I wish to build a fuzzy searcher that should allow using accents and other special characters in its search string.
So, for example if I have a string like
"Dès Noël, où un zéphyr haï me vêt de glaçons würmiens, je dîne d’exquis rôtis de bœuf au kir, à l’aÿ d’âge mûr, &cætera"
I’d like it to be converted to
"Des Noel, ou un zephyr hai me vet de glacons wurmiens, je dine d'exquis rotis de boeuf au kir, a l'ay d'age mur, &caetera"
There is a lot of edge case that I can’t think about beforehead (’ → ', ÿ → y, etc) and even some of them need to be translated to many characters (æ → ae)!
So my question is, is there a way to not do this conversion manually in Elm? Is there some standard utility that I missed? Some third-party libraries? Should I use ports in JS (I’d rather not at this point)?
For the record, here’s the output of each of these library given my example string:
TLDR:
deburr and elm-string-normalize have the exact same behavior on this given input
string-extra fails to parse œ and somewhat succeed on æ by giving a a
none of these are able to do ’ → ' but it’s okay I guess
I have no clue about the performance implications of each of these solutions
> import String.Deburr as String -- Fresheyeball/deburr (provides deburr)
> import String.Normalize as String -- kuon/elm-string-normalize (provides removeDiacritics)
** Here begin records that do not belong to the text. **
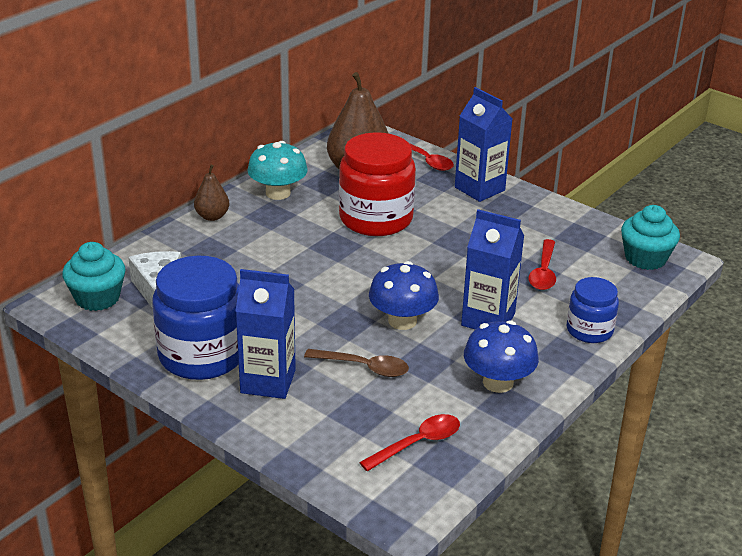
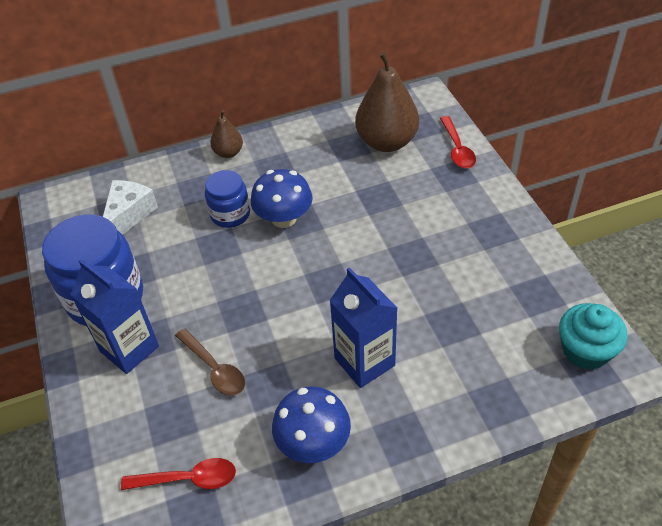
camera: 35 degrees right, 15 degrees up
turquoise cupcake [62,242,125,311] -> none
turquoise mushroom [247,141,308,200] -> none
red jar [339,132,416,236] -> none
blue mushroom [369,261,439,330] -> blue mushroom moved to [251,169,313,228]
blue carton [455,87,512,202] -> none
red spoon [529,239,556,290] -> none
blue jar [567,277,619,343] -> blue jar moved to [205,170,250,228]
> import String.Extra as String -- elm-community/string-extra (provides removeAccents)
> sample = "Dès Noël, où un zéphyr haï me vêt de glaçons würmiens, je dîne d’exquis rôtis de bœuf au kir, à l’aÿ d’âge mûr, &cætera"
"Dès Noël, où un zéphyr haï me vêt de glaçons würmiens, je dîne d’exquis rôtis de bœuf au kir, à l’aÿ d’âge mûr, &cætera"
: String
> String.deburr sample
"Des Noel, ou un zephyr hai me vet de glacons wurmiens, je dine d’exquis rotis de boeuf au kir, a l’ay d’age mur, &caetera"
: String
> String.removeDiacritics sample
"Des Noel, ou un zephyr hai me vet de glacons wurmiens, je dine d’exquis rotis de boeuf au kir, a l’ay d’age mur, &caetera"
: String
> String.removeAccents sample
"Des Noel, ou un zephyr hai me vet de glacons wurmiens, je dine d’exquis rotis de bœuf au kir, a l’ay d’age mur, &catera"
: String